*WORK TO COMPLETE*: Please print exactly the lines below, from the start of the material up to and including the line with "[10] Russel M.W., Reiter", but none of the pictures.

= Beginning of Section =

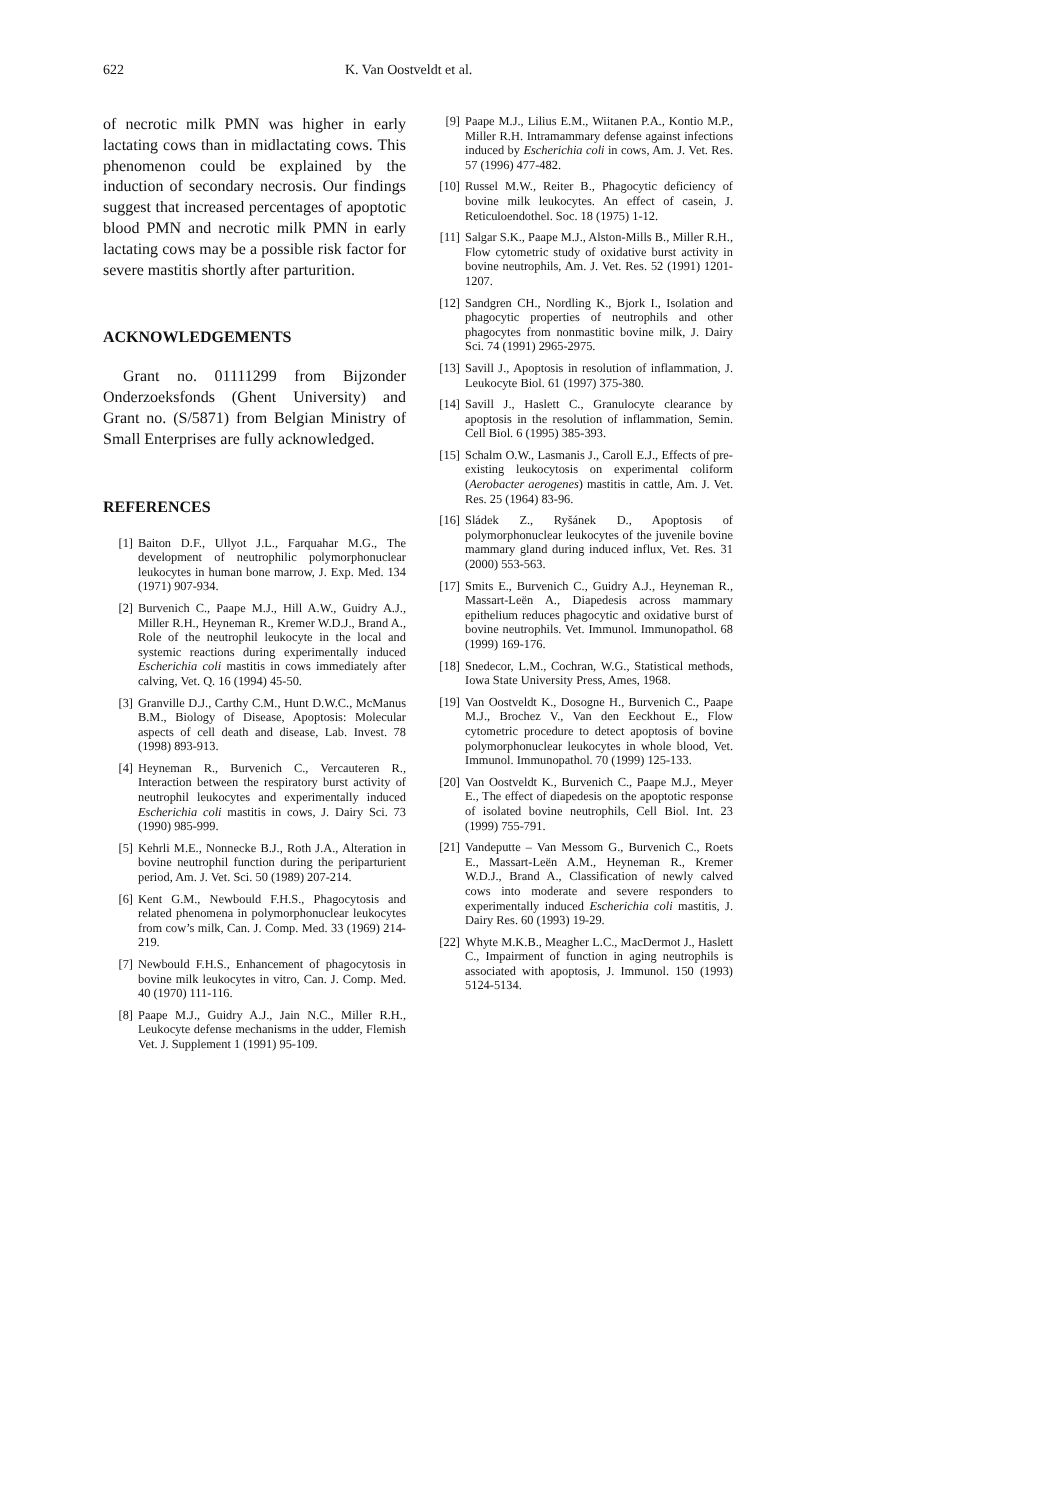622 K. Van Oostveldt et al.
of necrotic milk PMN was higher in early lactating cows than in midlactating cows. This phenomenon could be explained by the induction of secondary necrosis. Our findings suggest that increased percentages of apoptotic blood PMN and necrotic milk PMN in early lactating cows may be a possible risk factor for severe mastitis shortly after parturition.
ACKNOWLEDGEMENTS
Grant no. 01111299 from Bijzonder Onderzoeksfonds (Ghent University) and Grant no. (S/5871) from Belgian Ministry of Small Enterprises are fully acknowledged.
REFERENCES
[1] Baiton D.F., Ullyot J.L., Farquahar M.G., The development of neutrophilic polymorphonuclear leukocytes in human bone marrow, J. Exp. Med. 134 (1971) 907-934.
[2] Burvenich C., Paape M.J., Hill A.W., Guidry A.J., Miller R.H., Heyneman R., Kremer W.D.J., Brand A., Role of the neutrophil leukocyte in the local and systemic reactions during experimentally induced Escherichia coli mastitis in cows immediately after calving, Vet. Q. 16 (1994) 45-50.
[3] Granville D.J., Carthy C.M., Hunt D.W.C., McManus B.M., Biology of Disease, Apoptosis: Molecular aspects of cell death and disease, Lab. Invest. 78 (1998) 893-913.
[4] Heyneman R., Burvenich C., Vercauteren R., Interaction between the respiratory burst activity of neutrophil leukocytes and experimentally induced Escherichia coli mastitis in cows, J. Dairy Sci. 73 (1990) 985-999.
[5] Kehrli M.E., Nonnecke B.J., Roth J.A., Alteration in bovine neutrophil function during the periparturient period, Am. J. Vet. Sci. 50 (1989) 207-214.
[6] Kent G.M., Newbould F.H.S., Phagocytosis and related phenomena in polymorphonuclear leukocytes from cow’s milk, Can. J. Comp. Med. 33 (1969) 214-219.
[7] Newbould F.H.S., Enhancement of phagocytosis in bovine milk leukocytes in vitro, Can. J. Comp. Med. 40 (1970) 111-116.
[8] Paape M.J., Guidry A.J., Jain N.C., Miller R.H., Leukocyte defense mechanisms in the udder, Flemish Vet. J. Supplement 1 (1991) 95-109.
[9] Paape M.J., Lilius E.M., Wiitanen P.A., Kontio M.P., Miller R.H. Intramammary defense against infections induced by Escherichia coli in cows, Am. J. Vet. Res. 57 (1996) 477-482.
[10] Russel M.W., Reiter B., Phagocytic deficiency of bovine milk leukocytes. An effect of casein, J. Reticuloendothel. Soc. 18 (1975) 1-12.
[11] Salgar S.K., Paape M.J., Alston-Mills B., Miller R.H., Flow cytometric study of oxidative burst activity in bovine neutrophils, Am. J. Vet. Res. 52 (1991) 1201-1207.
[12] Sandgren CH., Nordling K., Bjork I., Isolation and phagocytic properties of neutrophils and other phagocytes from nonmastitic bovine milk, J. Dairy Sci. 74 (1991) 2965-2975.
[13] Savill J., Apoptosis in resolution of inflammation, J. Leukocyte Biol. 61 (1997) 375-380.
[14] Savill J., Haslett C., Granulocyte clearance by apoptosis in the resolution of inflammation, Semin. Cell Biol. 6 (1995) 385-393.
[15] Schalm O.W., Lasmanis J., Caroll E.J., Effects of pre-existing leukocytosis on experimental coliform (Aerobacter aerogenes) mastitis in cattle, Am. J. Vet. Res. 25 (1964) 83-96.
[16] Sládek Z., Ryšánek D., Apoptosis of polymorphonuclear leukocytes of the juvenile bovine mammary gland during induced influx, Vet. Res. 31 (2000) 553-563.
[17] Smits E., Burvenich C., Guidry A.J., Heyneman R., Massart-Leën A., Diapedesis across mammary epithelium reduces phagocytic and oxidative burst of bovine neutrophils. Vet. Immunol. Immunopathol. 68 (1999) 169-176.
[18] Snedecor, L.M., Cochran, W.G., Statistical methods, Iowa State University Press, Ames, 1968.
[19] Van Oostveldt K., Dosogne H., Burvenich C., Paape M.J., Brochez V., Van den Eeckhout E., Flow cytometric procedure to detect apoptosis of bovine polymorphonuclear leukocytes in whole blood, Vet. Immunol. Immunopathol. 70 (1999) 125-133.
[20] Van Oostveldt K., Burvenich C., Paape M.J., Meyer E., The effect of diapedesis on the apoptotic response of isolated bovine neutrophils, Cell Biol. Int. 23 (1999) 755-791.
[21] Vandeputte – Van Messom G., Burvenich C., Roets E., Massart-Leën A.M., Heyneman R., Kremer W.D.J., Brand A., Classification of newly calved cows into moderate and severe responders to experimentally induced Escherichia coli mastitis, J. Dairy Res. 60 (1993) 19-29.
[22] Whyte M.K.B., Meagher L.C., MacDermot J., Haslett C., Impairment of function in aging neutrophils is associated with apoptosis, J. Immunol. 150 (1993) 5124-5134.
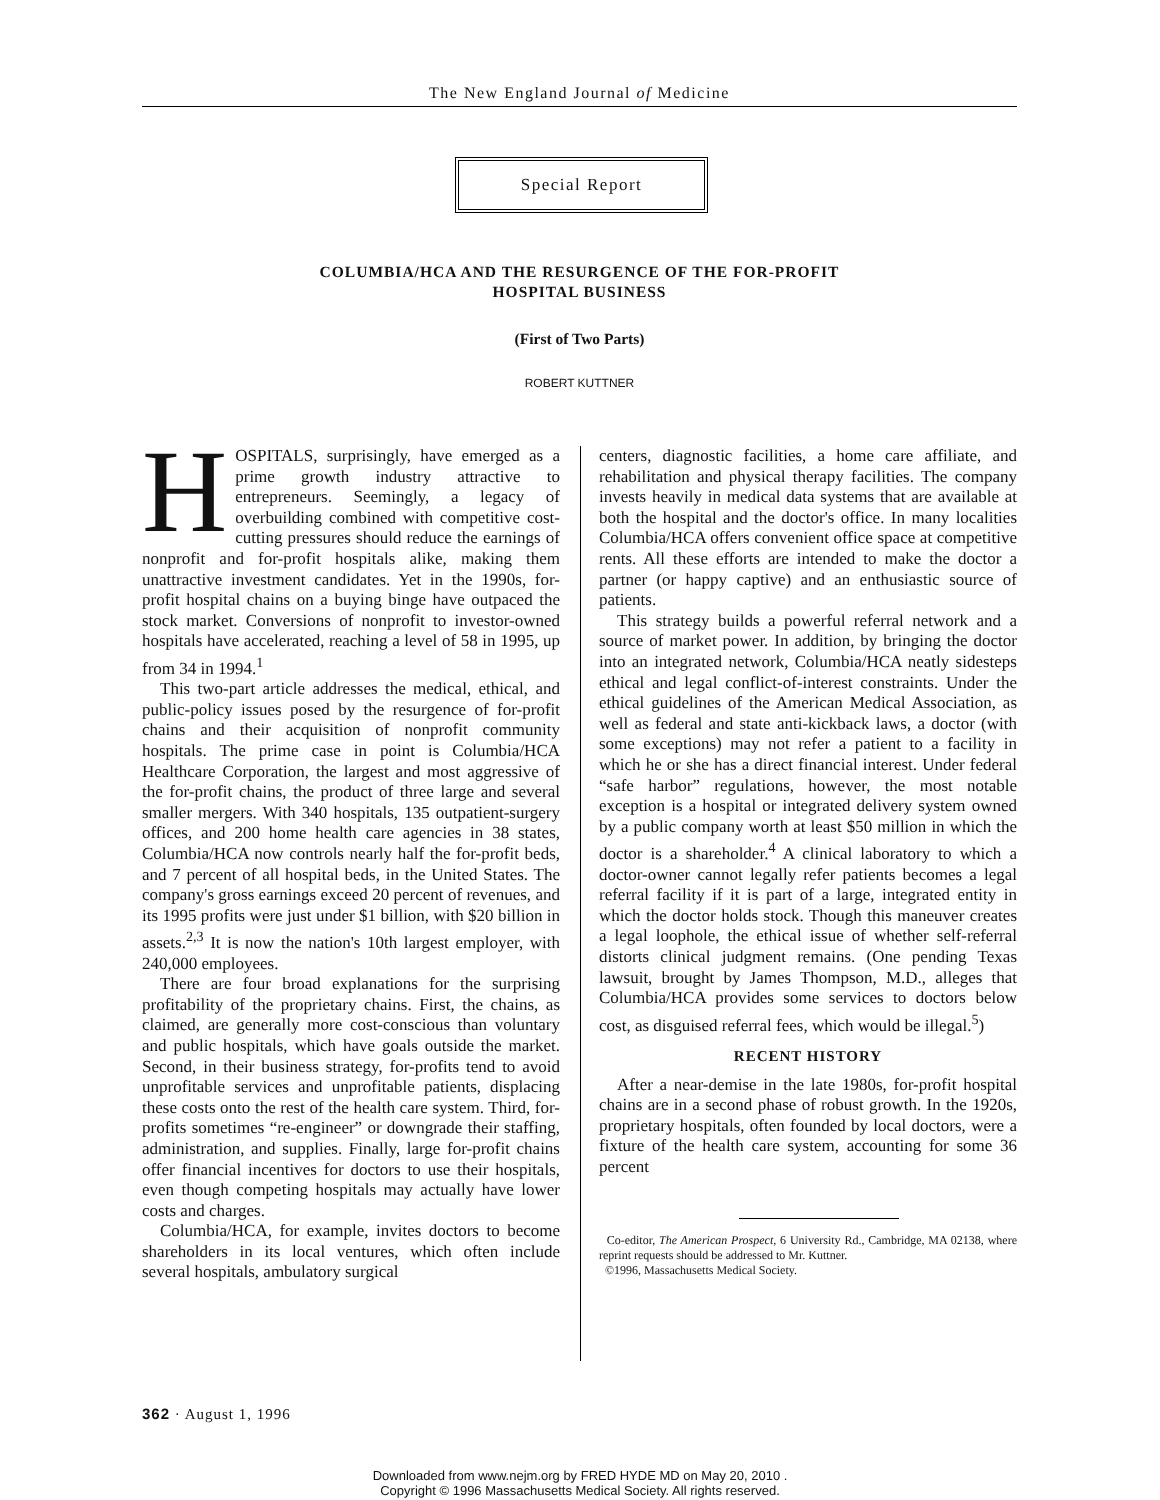The New England Journal of Medicine
Special Report
COLUMBIA/HCA AND THE RESURGENCE OF THE FOR-PROFIT
HOSPITAL BUSINESS
(First of Two Parts)
ROBERT KUTTNER
HOSPITALS, surprisingly, have emerged as a prime growth industry attractive to entrepreneurs. Seemingly, a legacy of overbuilding combined with competitive cost-cutting pressures should reduce the earnings of nonprofit and for-profit hospitals alike, making them unattractive investment candidates. Yet in the 1990s, for-profit hospital chains on a buying binge have outpaced the stock market. Conversions of nonprofit to investor-owned hospitals have accelerated, reaching a level of 58 in 1995, up from 34 in 1994.<sup>1</sup>
This two-part article addresses the medical, ethical, and public-policy issues posed by the resurgence of for-profit chains and their acquisition of nonprofit community hospitals. The prime case in point is Columbia/HCA Healthcare Corporation, the largest and most aggressive of the for-profit chains, the product of three large and several smaller mergers. With 340 hospitals, 135 outpatient-surgery offices, and 200 home health care agencies in 38 states, Columbia/HCA now controls nearly half the for-profit beds, and 7 percent of all hospital beds, in the United States. The company's gross earnings exceed 20 percent of revenues, and its 1995 profits were just under $1 billion, with $20 billion in assets.<sup>2,3</sup> It is now the nation's 10th largest employer, with 240,000 employees.
There are four broad explanations for the surprising profitability of the proprietary chains. First, the chains, as claimed, are generally more cost-conscious than voluntary and public hospitals, which have goals outside the market. Second, in their business strategy, for-profits tend to avoid unprofitable services and unprofitable patients, displacing these costs onto the rest of the health care system. Third, for-profits sometimes “re-engineer” or downgrade their staffing, administration, and supplies. Finally, large for-profit chains offer financial incentives for doctors to use their hospitals, even though competing hospitals may actually have lower costs and charges.
Columbia/HCA, for example, invites doctors to become shareholders in its local ventures, which often include several hospitals, ambulatory surgical
centers, diagnostic facilities, a home care affiliate, and rehabilitation and physical therapy facilities. The company invests heavily in medical data systems that are available at both the hospital and the doctor's office. In many localities Columbia/HCA offers convenient office space at competitive rents. All these efforts are intended to make the doctor a partner (or happy captive) and an enthusiastic source of patients.
This strategy builds a powerful referral network and a source of market power. In addition, by bringing the doctor into an integrated network, Columbia/HCA neatly sidesteps ethical and legal conflict-of-interest constraints. Under the ethical guidelines of the American Medical Association, as well as federal and state anti-kickback laws, a doctor (with some exceptions) may not refer a patient to a facility in which he or she has a direct financial interest. Under federal “safe harbor” regulations, however, the most notable exception is a hospital or integrated delivery system owned by a public company worth at least $50 million in which the doctor is a shareholder.<sup>4</sup> A clinical laboratory to which a doctor-owner cannot legally refer patients becomes a legal referral facility if it is part of a large, integrated entity in which the doctor holds stock. Though this maneuver creates a legal loophole, the ethical issue of whether self-referral distorts clinical judgment remains. (One pending Texas lawsuit, brought by James Thompson, M.D., alleges that Columbia/HCA provides some services to doctors below cost, as disguised referral fees, which would be illegal.<sup>5</sup>)
RECENT HISTORY
After a near-demise in the late 1980s, for-profit hospital chains are in a second phase of robust growth. In the 1920s, proprietary hospitals, often founded by local doctors, were a fixture of the health care system, accounting for some 36 percent
Co-editor, The American Prospect, 6 University Rd., Cambridge, MA 02138, where reprint requests should be addressed to Mr. Kuttner.
©1996, Massachusetts Medical Society.
362 · August 1, 1996
Downloaded from www.nejm.org by FRED HYDE MD on May 20, 2010 .
Copyright © 1996 Massachusetts Medical Society. All rights reserved.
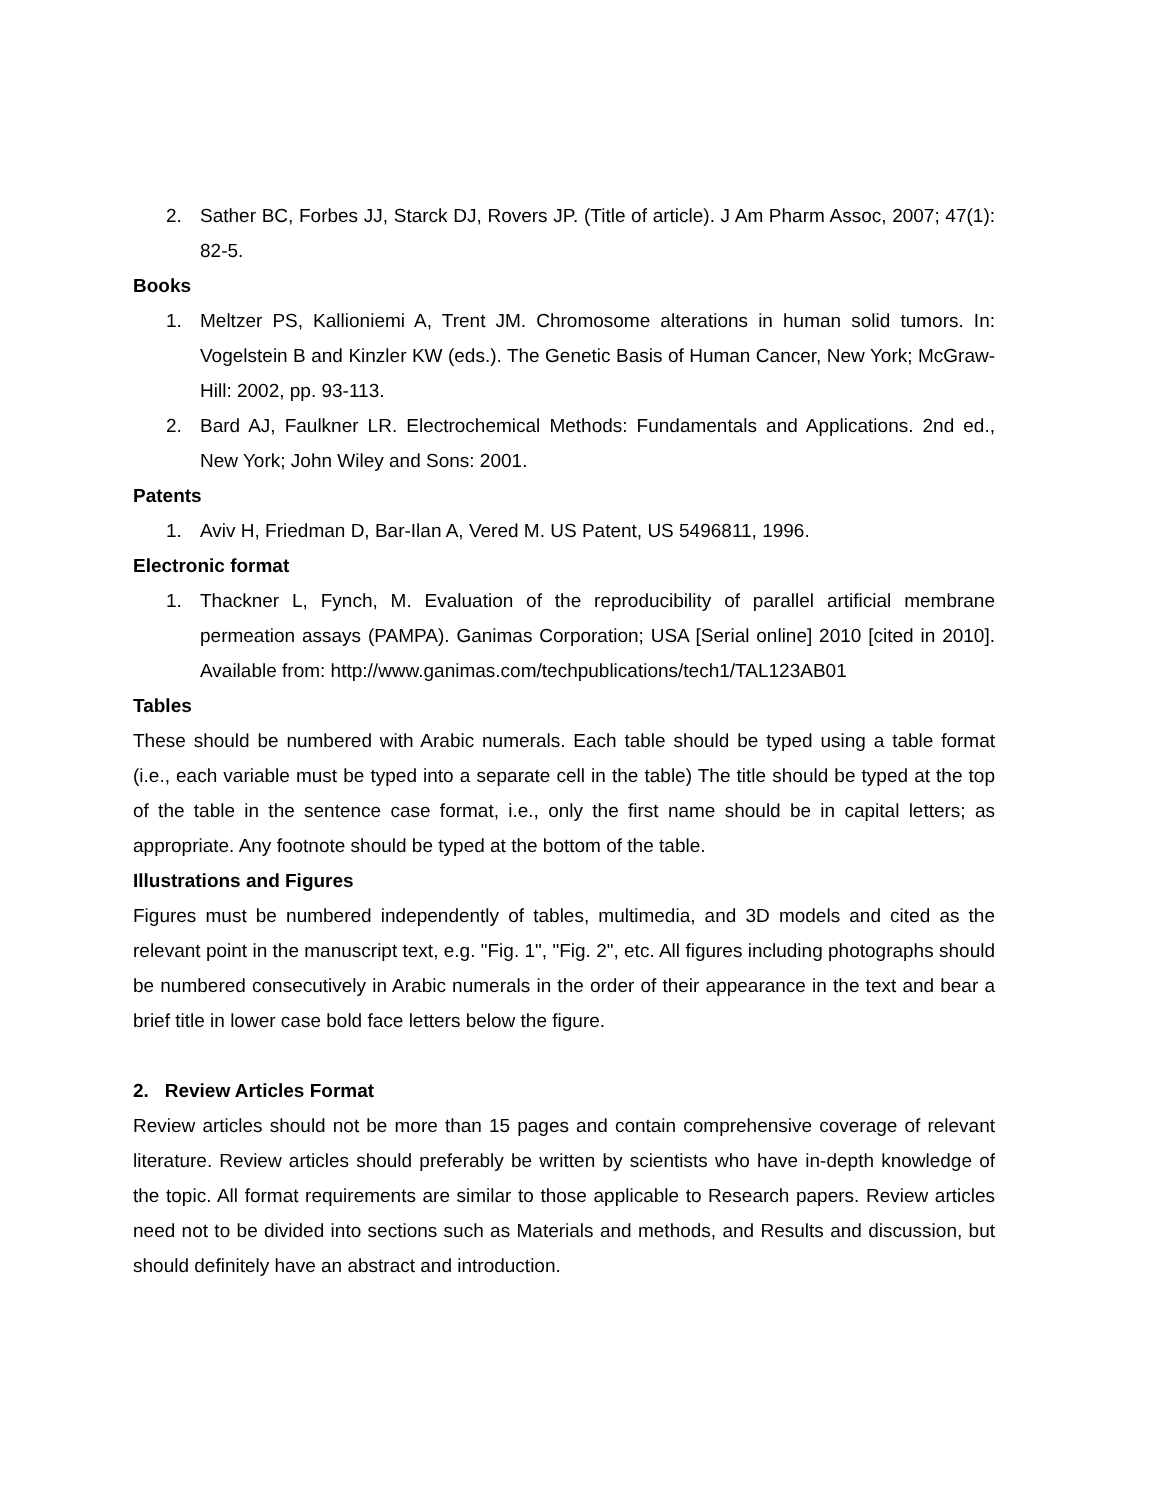2. Sather BC, Forbes JJ, Starck DJ, Rovers JP. (Title of article). J Am Pharm Assoc, 2007; 47(1): 82-5.
Books
1. Meltzer PS, Kallioniemi A, Trent JM. Chromosome alterations in human solid tumors. In: Vogelstein B and Kinzler KW (eds.). The Genetic Basis of Human Cancer, New York; McGraw-Hill: 2002, pp. 93-113.
2. Bard AJ, Faulkner LR. Electrochemical Methods: Fundamentals and Applications. 2nd ed., New York; John Wiley and Sons: 2001.
Patents
1. Aviv H, Friedman D, Bar-Ilan A, Vered M. US Patent, US 5496811, 1996.
Electronic format
1. Thackner L, Fynch, M. Evaluation of the reproducibility of parallel artificial membrane permeation assays (PAMPA). Ganimas Corporation; USA [Serial online] 2010 [cited in 2010]. Available from: http://www.ganimas.com/techpublications/tech1/TAL123AB01
Tables
These should be numbered with Arabic numerals. Each table should be typed using a table format (i.e., each variable must be typed into a separate cell in the table) The title should be typed at the top of the table in the sentence case format, i.e., only the first name should be in capital letters; as appropriate. Any footnote should be typed at the bottom of the table.
Illustrations and Figures
Figures must be numbered independently of tables, multimedia, and 3D models and cited as the relevant point in the manuscript text, e.g. "Fig. 1", "Fig. 2", etc. All figures including photographs should be numbered consecutively in Arabic numerals in the order of their appearance in the text and bear a brief title in lower case bold face letters below the figure.
2. Review Articles Format
Review articles should not be more than 15 pages and contain comprehensive coverage of relevant literature. Review articles should preferably be written by scientists who have in-depth knowledge of the topic. All format requirements are similar to those applicable to Research papers. Review articles need not to be divided into sections such as Materials and methods, and Results and discussion, but should definitely have an abstract and introduction.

= End of Section =

*YOUR RESPONSE*:
622 K. Van Oostveldt et al.
of necrotic milk PMN was higher in early lactating cows than in midlactating cows. This phenomenon could be explained by the induction of secondary necrosis. Our findings suggest that increased percentages of apoptotic blood PMN and necrotic milk PMN in early lactating cows may be a possible risk factor for severe mastitis shortly after parturition.
ACKNOWLEDGEMENTS
Grant no. 01111299 from Bijzonder Onderzoeksfonds (Ghent University) and Grant no. (S/5871) from Belgian Ministry of Small Enterprises are fully acknowledged.
REFERENCES
[1] Baiton D.F., Ullyot J.L., Farquahar M.G., The development of neutrophilic polymorphonuclear leukocytes in human bone marrow, J. Exp. Med. 134 (1971) 907-934.
[2] Burvenich C., Paape M.J., Hill A.W., Guidry A.J., Miller R.H., Heyneman R., Kremer W.D.J., Brand A., Role of the neutrophil leukocyte in the local and systemic reactions during experimentally induced Escherichia coli mastitis in cows immediately after calving, Vet. Q. 16 (1994) 45-50.
[3] Granville D.J., Carthy C.M., Hunt D.W.C., McManus B.M., Biology of Disease, Apoptosis: Molecular aspects of cell death and disease, Lab. Invest. 78 (1998) 893-913.
[4] Heyneman R., Burvenich C., Vercauteren R., Interaction between the respiratory burst activity of neutrophil leukocytes and experimentally induced Escherichia coli mastitis in cows, J. Dairy Sci. 73 (1990) 985-999.
[5] Kehrli M.E., Nonnecke B.J., Roth J.A., Alteration in bovine neutrophil function during the periparturient period, Am. J. Vet. Sci. 50 (1989) 207-214.
[6] Kent G.M., Newbould F.H.S., Phagocytosis and related phenomena in polymorphonuclear leukocytes from cow’s milk, Can. J. Comp. Med. 33 (1969) 214-219.
[7] Newbould F.H.S., Enhancement of phagocytosis in bovine milk leukocytes in vitro, Can. J. Comp. Med. 40 (1970) 111-116.
[8] Paape M.J., Guidry A.J., Jain N.C., Miller R.H., Leukocyte defense mechanisms in the udder, Flemish Vet. J. Supplement 1 (1991) 95-109.
[9] Paape M.J., Lilius E.M., Wiitanen P.A., Kontio M.P., Miller R.H. Intramammary defense against infections induced by Escherichia coli in cows, Am. J. Vet. Res. 57 (1996) 477-482.
[10] Russel M.W., Reiter B., Phagocytic deficiency of bovine milk leukocytes. An effect of casein, J. Reticuloendothel. Soc. 18 (1975) 1-12.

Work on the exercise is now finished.